The events I attended ranged from the general like the Web 2.0 Summit, to the more specific like Mobile Tech 4 Social Change, Metaweb's Freebase Hack Day and the OpenSocial birthday party at MySpace's offices in SoMa. For each event, I would take a look at the list of attendees for interesting people and then try to contact them ahead of time, via email or Twitter, to arrange a time to say hi quickly. Twitter is a particularly useful tool for this right now as it is accessible, has high adoption amongst tech people and is close to an instant message. An @reply will often be picked up in real-time. Twittering that you are attending an event invites other people to say hi also. You can also use Twitter Search to follow the tag for an event or to look for other related terms. This will reveal yet more people to speak to.

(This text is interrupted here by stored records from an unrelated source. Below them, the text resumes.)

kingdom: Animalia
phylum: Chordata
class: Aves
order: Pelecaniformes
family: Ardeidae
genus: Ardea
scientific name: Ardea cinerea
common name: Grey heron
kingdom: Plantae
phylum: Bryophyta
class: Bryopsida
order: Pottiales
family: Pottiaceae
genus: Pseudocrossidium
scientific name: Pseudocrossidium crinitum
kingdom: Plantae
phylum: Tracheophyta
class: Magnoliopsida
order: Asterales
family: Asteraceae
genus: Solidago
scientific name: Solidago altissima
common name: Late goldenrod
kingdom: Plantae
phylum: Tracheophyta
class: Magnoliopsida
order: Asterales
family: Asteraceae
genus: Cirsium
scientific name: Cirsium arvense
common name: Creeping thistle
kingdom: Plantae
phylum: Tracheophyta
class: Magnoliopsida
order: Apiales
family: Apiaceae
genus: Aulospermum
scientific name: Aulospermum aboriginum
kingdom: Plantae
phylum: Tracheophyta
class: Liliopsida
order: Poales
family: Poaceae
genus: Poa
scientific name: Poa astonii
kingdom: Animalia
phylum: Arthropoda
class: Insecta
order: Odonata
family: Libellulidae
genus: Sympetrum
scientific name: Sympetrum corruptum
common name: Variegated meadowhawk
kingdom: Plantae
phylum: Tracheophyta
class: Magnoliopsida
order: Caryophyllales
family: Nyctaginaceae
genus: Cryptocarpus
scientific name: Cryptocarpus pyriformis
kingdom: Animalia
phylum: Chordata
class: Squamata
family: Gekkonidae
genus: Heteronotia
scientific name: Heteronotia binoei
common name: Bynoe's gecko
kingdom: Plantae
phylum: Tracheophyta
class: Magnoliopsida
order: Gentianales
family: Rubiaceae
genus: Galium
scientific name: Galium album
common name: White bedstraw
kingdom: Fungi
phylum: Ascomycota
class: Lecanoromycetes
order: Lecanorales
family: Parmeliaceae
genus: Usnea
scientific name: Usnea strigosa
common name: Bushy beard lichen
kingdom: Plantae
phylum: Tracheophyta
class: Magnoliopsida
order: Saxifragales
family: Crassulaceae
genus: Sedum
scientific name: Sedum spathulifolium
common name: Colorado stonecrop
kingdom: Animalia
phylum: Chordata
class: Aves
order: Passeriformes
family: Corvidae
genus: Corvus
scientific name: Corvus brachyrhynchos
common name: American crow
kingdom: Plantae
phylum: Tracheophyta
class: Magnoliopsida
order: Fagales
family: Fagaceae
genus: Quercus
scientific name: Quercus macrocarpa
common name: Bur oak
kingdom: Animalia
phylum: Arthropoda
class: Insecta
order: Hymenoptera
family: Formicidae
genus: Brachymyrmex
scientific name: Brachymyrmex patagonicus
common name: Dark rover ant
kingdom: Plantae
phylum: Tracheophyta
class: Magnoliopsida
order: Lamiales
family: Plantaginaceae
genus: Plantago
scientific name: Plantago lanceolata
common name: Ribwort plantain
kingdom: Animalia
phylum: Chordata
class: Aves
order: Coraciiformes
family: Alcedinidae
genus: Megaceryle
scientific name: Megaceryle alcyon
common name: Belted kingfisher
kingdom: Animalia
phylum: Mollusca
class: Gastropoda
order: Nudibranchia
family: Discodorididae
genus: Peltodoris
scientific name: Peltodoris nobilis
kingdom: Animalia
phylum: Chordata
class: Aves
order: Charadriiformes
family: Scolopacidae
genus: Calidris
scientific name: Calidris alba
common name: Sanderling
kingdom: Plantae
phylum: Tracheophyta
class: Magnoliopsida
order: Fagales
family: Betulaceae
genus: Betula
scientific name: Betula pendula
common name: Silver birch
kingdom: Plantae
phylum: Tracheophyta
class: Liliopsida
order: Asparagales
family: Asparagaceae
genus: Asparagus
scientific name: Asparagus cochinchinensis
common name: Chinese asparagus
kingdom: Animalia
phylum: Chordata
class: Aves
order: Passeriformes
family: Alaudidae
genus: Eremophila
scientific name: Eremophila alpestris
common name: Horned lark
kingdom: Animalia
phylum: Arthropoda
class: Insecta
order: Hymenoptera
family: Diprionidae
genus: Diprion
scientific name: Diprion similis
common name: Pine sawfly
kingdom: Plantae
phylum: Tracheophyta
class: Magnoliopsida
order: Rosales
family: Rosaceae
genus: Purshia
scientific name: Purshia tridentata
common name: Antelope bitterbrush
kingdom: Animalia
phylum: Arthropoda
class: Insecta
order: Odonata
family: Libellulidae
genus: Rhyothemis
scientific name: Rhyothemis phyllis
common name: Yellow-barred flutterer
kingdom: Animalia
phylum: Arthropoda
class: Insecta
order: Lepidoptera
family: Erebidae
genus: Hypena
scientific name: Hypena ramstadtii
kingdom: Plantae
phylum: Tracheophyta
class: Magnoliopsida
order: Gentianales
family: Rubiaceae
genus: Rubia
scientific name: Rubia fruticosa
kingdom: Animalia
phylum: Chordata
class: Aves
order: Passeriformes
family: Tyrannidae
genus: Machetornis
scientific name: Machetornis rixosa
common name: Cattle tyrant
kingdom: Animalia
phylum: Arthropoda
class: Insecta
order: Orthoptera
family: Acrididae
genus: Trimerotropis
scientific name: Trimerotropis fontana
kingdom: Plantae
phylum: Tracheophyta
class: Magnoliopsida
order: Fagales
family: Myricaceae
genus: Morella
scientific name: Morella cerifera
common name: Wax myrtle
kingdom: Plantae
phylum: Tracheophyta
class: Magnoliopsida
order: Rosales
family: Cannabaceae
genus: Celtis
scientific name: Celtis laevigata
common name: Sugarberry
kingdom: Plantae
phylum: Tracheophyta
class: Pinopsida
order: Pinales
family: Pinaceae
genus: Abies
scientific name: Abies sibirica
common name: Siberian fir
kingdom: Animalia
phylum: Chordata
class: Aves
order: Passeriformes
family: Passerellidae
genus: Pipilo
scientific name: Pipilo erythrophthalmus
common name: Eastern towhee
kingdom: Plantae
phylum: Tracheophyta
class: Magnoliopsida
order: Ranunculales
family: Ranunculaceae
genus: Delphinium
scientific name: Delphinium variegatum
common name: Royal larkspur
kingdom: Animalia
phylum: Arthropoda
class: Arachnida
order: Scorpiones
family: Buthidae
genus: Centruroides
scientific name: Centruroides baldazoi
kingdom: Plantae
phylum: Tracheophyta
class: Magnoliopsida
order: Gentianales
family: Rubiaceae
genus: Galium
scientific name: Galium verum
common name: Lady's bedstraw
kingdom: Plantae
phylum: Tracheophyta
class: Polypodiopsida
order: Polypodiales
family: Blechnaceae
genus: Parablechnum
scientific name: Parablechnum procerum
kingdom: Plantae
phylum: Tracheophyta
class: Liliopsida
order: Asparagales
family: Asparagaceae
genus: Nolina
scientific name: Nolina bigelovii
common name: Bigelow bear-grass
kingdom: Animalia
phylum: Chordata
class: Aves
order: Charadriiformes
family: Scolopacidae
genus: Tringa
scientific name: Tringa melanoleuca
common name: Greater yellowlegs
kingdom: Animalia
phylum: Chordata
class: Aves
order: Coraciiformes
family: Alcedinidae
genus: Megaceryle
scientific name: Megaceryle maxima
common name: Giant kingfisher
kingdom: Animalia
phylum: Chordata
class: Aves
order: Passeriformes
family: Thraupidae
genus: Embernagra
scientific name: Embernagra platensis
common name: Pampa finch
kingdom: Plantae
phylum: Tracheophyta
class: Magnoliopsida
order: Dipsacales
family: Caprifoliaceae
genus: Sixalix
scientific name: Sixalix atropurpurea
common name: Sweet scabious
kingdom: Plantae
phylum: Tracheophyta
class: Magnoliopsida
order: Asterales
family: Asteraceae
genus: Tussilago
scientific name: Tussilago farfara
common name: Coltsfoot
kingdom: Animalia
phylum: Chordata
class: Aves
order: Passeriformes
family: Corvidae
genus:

While events are great places to meet people, they are less good for creating lasting relationships and discussing solid plans. I followed up with a large number of the people I met to create stronger connections, either via LinkedIn or by meeting in real life. Much of the second week of my trip was spent between these meetings. By the time I got on the flight home, I'd definitely created a set of contacts I would love to get an opportunity to talk to again or a reason to work with.
Results
The results of my trip are a much larger network and a better feeling for the kinds of people and companies working in San Francisco. I wasn't able to really get out to Silicon Valley. In many ways this was because there was so much happening in the city and it was easier to attend multiple events without spending hours on the CalTrain.
Some of the contacts led to immediate conversations about work, both contract and full-time. Most did not. However, I've just started work on a contract with Huddle, a company of lovely people that I first met in June and have come to know relatively well due to their excellent DrinkTank event. It's my experience that nothing can be done in a hurry. Whether your goal is to find a job, colleagues for a new project, employees for an existing one or investors to take an idea forward, start early and expect to spend some time on it.
8:02, Tuesday November 4th, 2008 • feeling relaxed • no comments
I went along to the Mobile 2.0 drinks and met a good mix of people. Some locals, which means I now have a list of coffee places in Mission to hit. Plus, it was just over 24 hours after I landed that someone said the magic words: "So are you going to the Digg party tomorrow?" It's a party for the election, which kills two birds with one stone. Ideal!
I also met some more industry people. It was especially good to meet the guys from mobile search engine Taptu. Ironic that we meet here given that they are Cambridge-based. I also met one of Yahoo's mobile team and we exchanged mobile anecdotes.
Tomorrow I'm going to Mobile Tech for Social Change. A BarCamp for mobile with a social twist. It is hosted at the Google.org office in SF (not Mountain View sadly, will have to find another way to get down there).
The focus of events has been mobile so far. I'm experienced in the sector, but not wedded to it. I'm interested to see what's going on, but there is the broader Web 2.0 Summit coming up, with all it's associated aspects. I'm looking forward to meeting people there.